• [TRY IT]
Copy out every line of the listing below that contains the word "Motor", keeping each line unchanged.

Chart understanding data
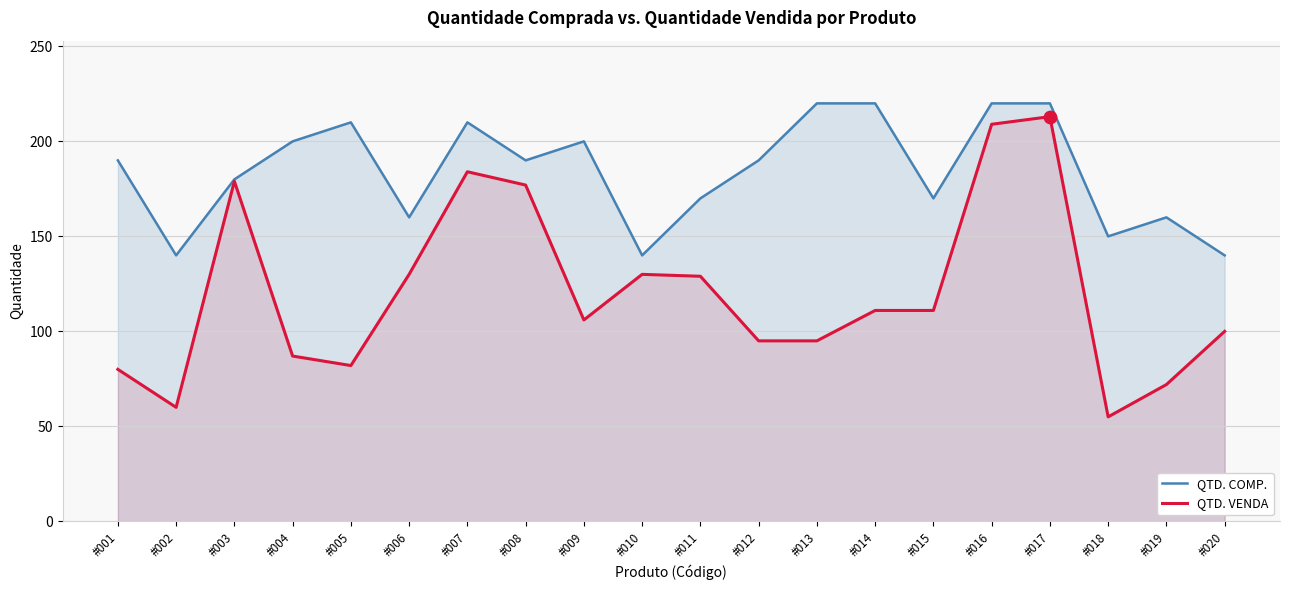

Is the value of QTD. COMP. at #012 greater than the value of QTD. VENDA at #010?

Yes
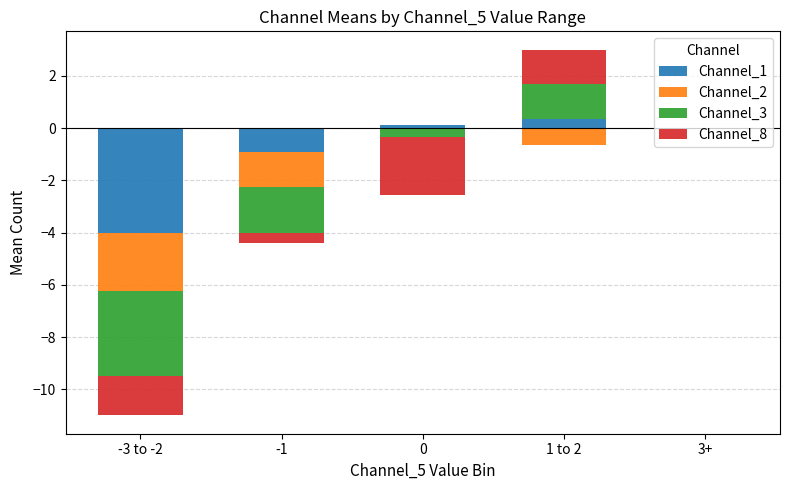

Which category has the lowest value across all series?

-3 to -2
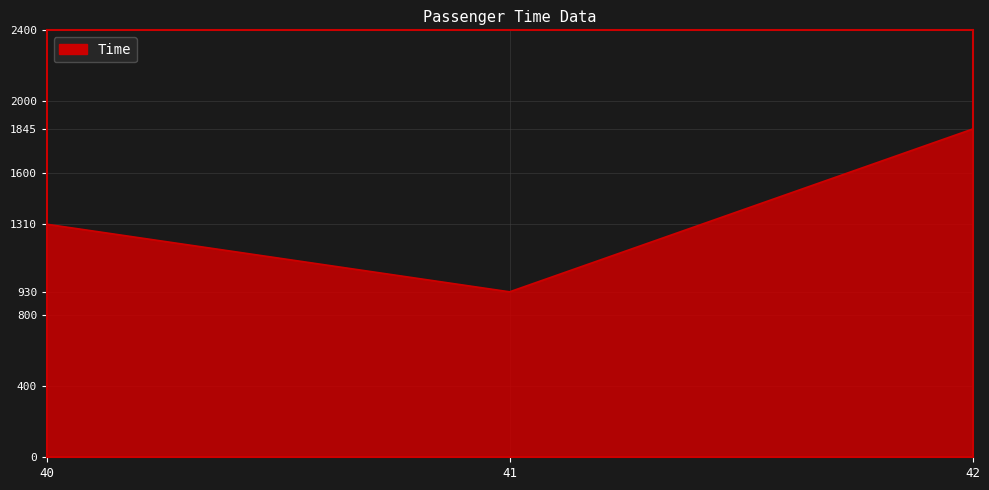

Reading left to right, extract all data points from this chart.

40=1310	41=930	42=1845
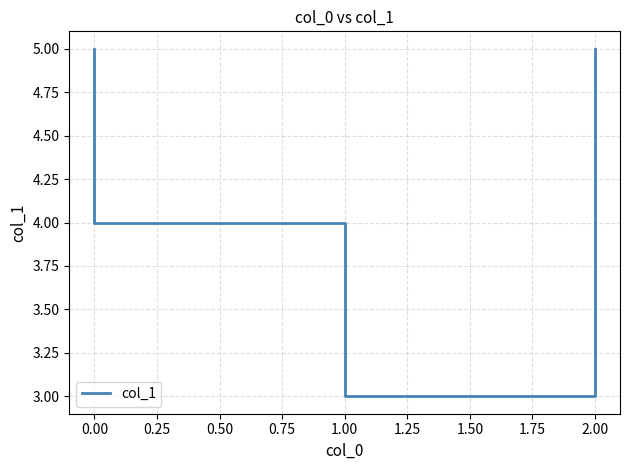

Reading right to left, what are all the values shown in this chart?

5	3	3	4	4	5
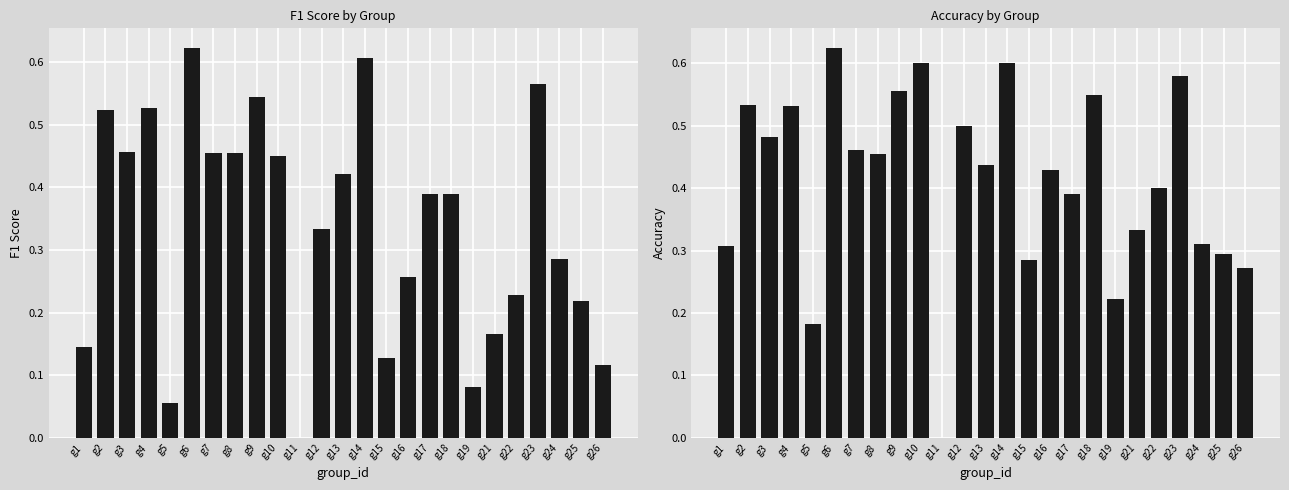

What is the difference between the maximum and minimum values in the accuracy series?

0.6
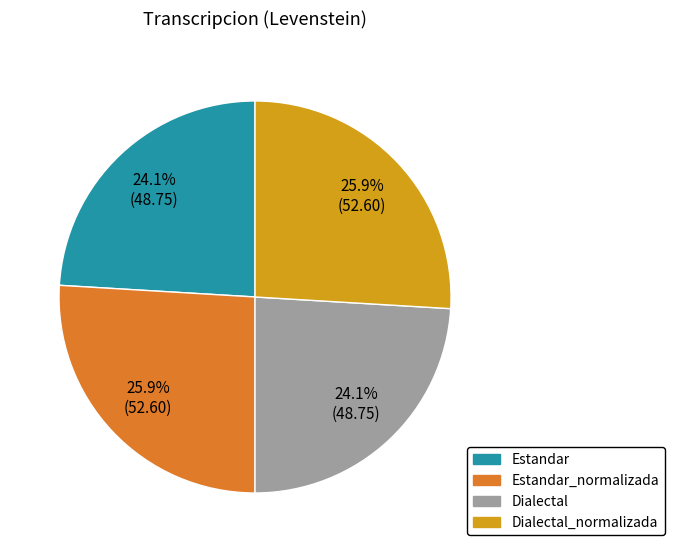

The Dialectal slice represents 34% of the pie. True or false?

False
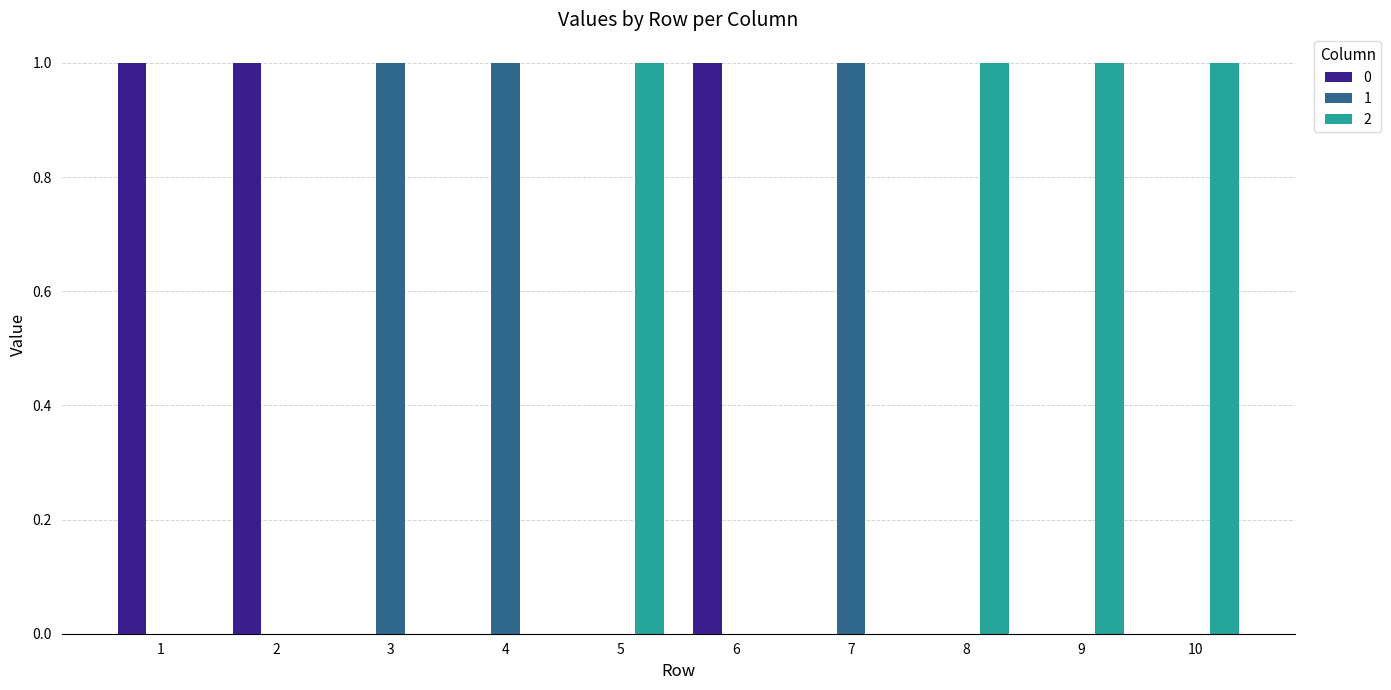

How many data points does each series have?

10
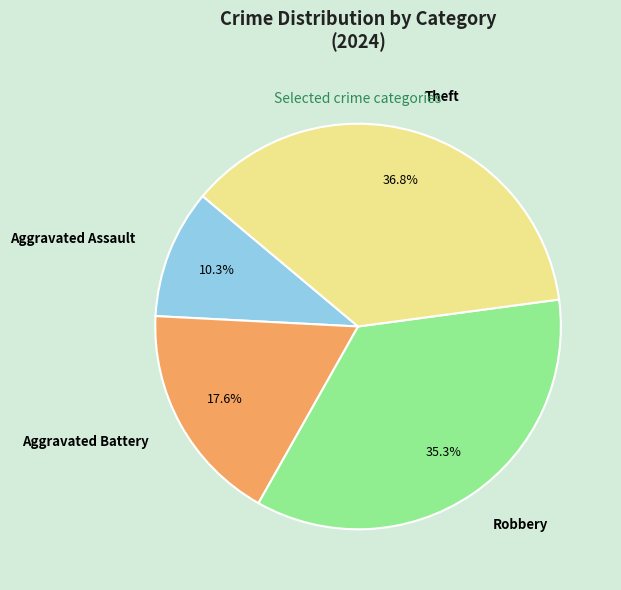

What is the largest slice in the pie chart?

Theft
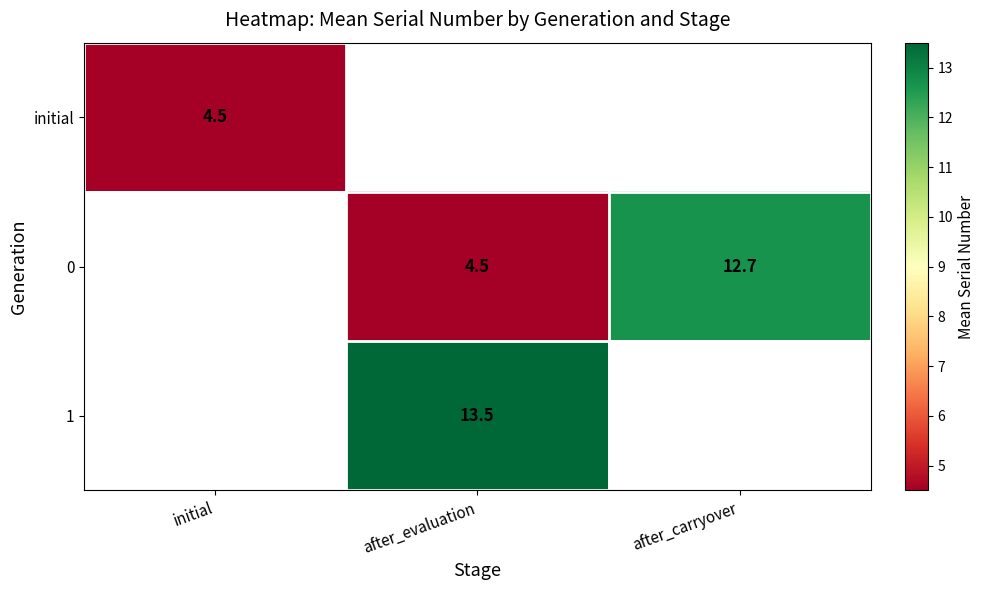

The 1 series shows 19.6 at after_evaluation. True or false?

False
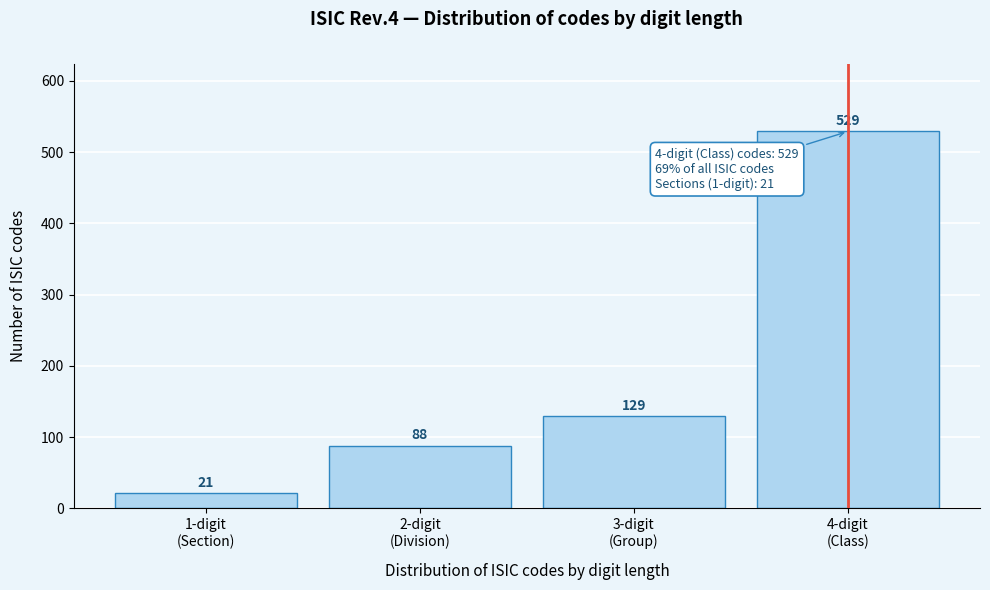

Reading left to right, list all the values displayed in this chart.

21	88	129	529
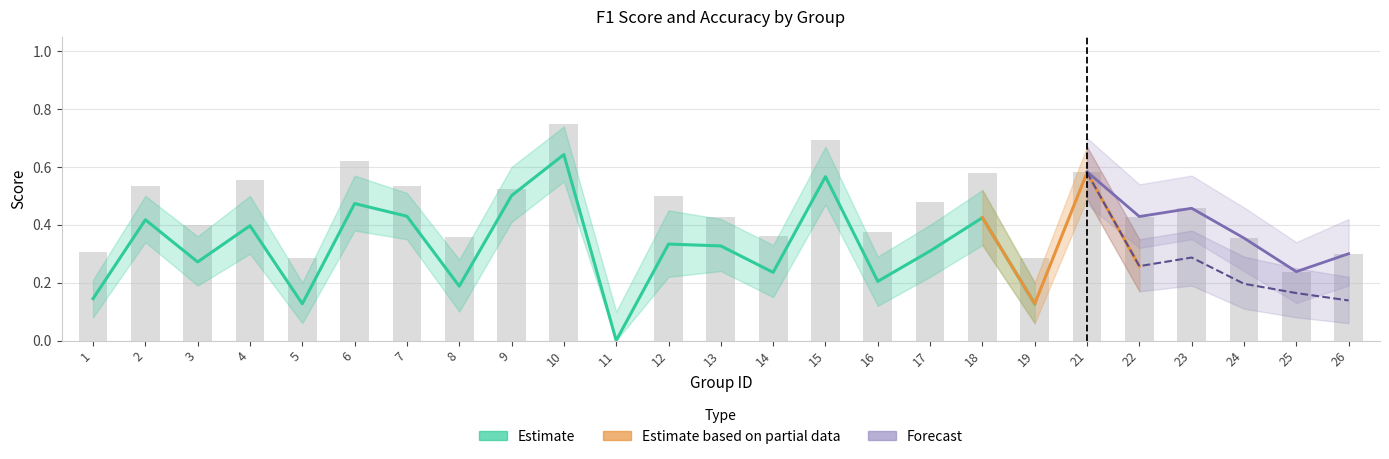

Is the value of acc_hi at 16 greater than the value of accuracy at 10?

No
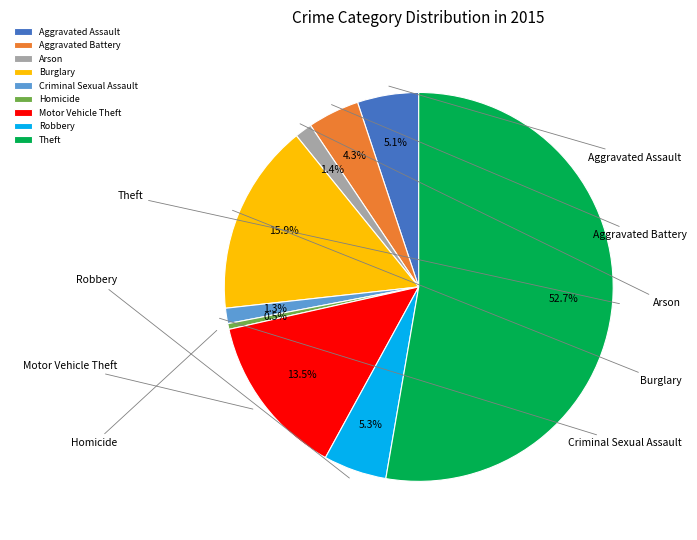

Between Robbery and Motor Vehicle Theft, which is larger?

Motor Vehicle Theft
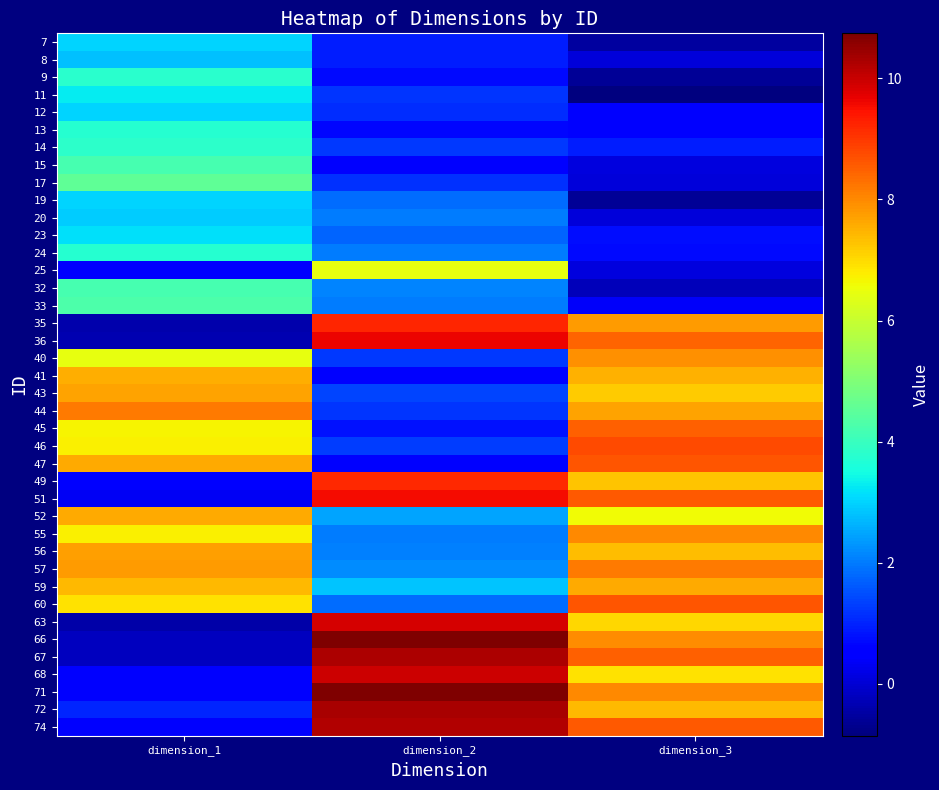

Rank the series at dimension_2 from lowest to highest value.

41, 47, 15, 13, 9, 45, 7, 8, 12, 17, 11, 44, 40, 14, 46, 43, 23, 19, 60, 55, 33, 24, 20, 56, 32, 57, 52, 59, 25, 49, 35, 51, 36, 63, 68, 74, 67, 72, 66, 71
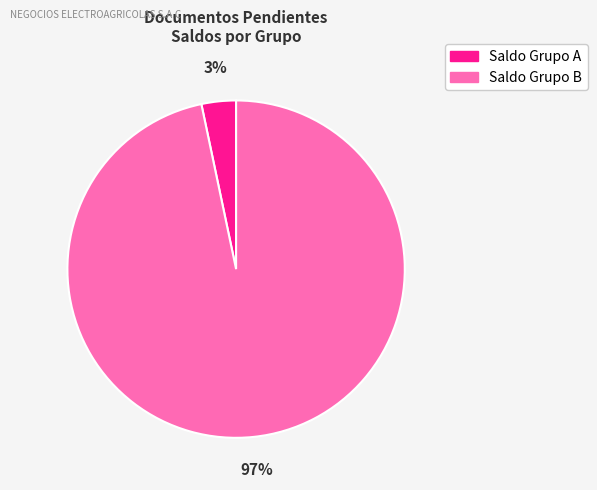

Count the number of slices in the pie.

2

• [RESPONSE AREA]
Between Robbery and Motor Vehicle Theft, which is larger?
Motor Vehicle Theft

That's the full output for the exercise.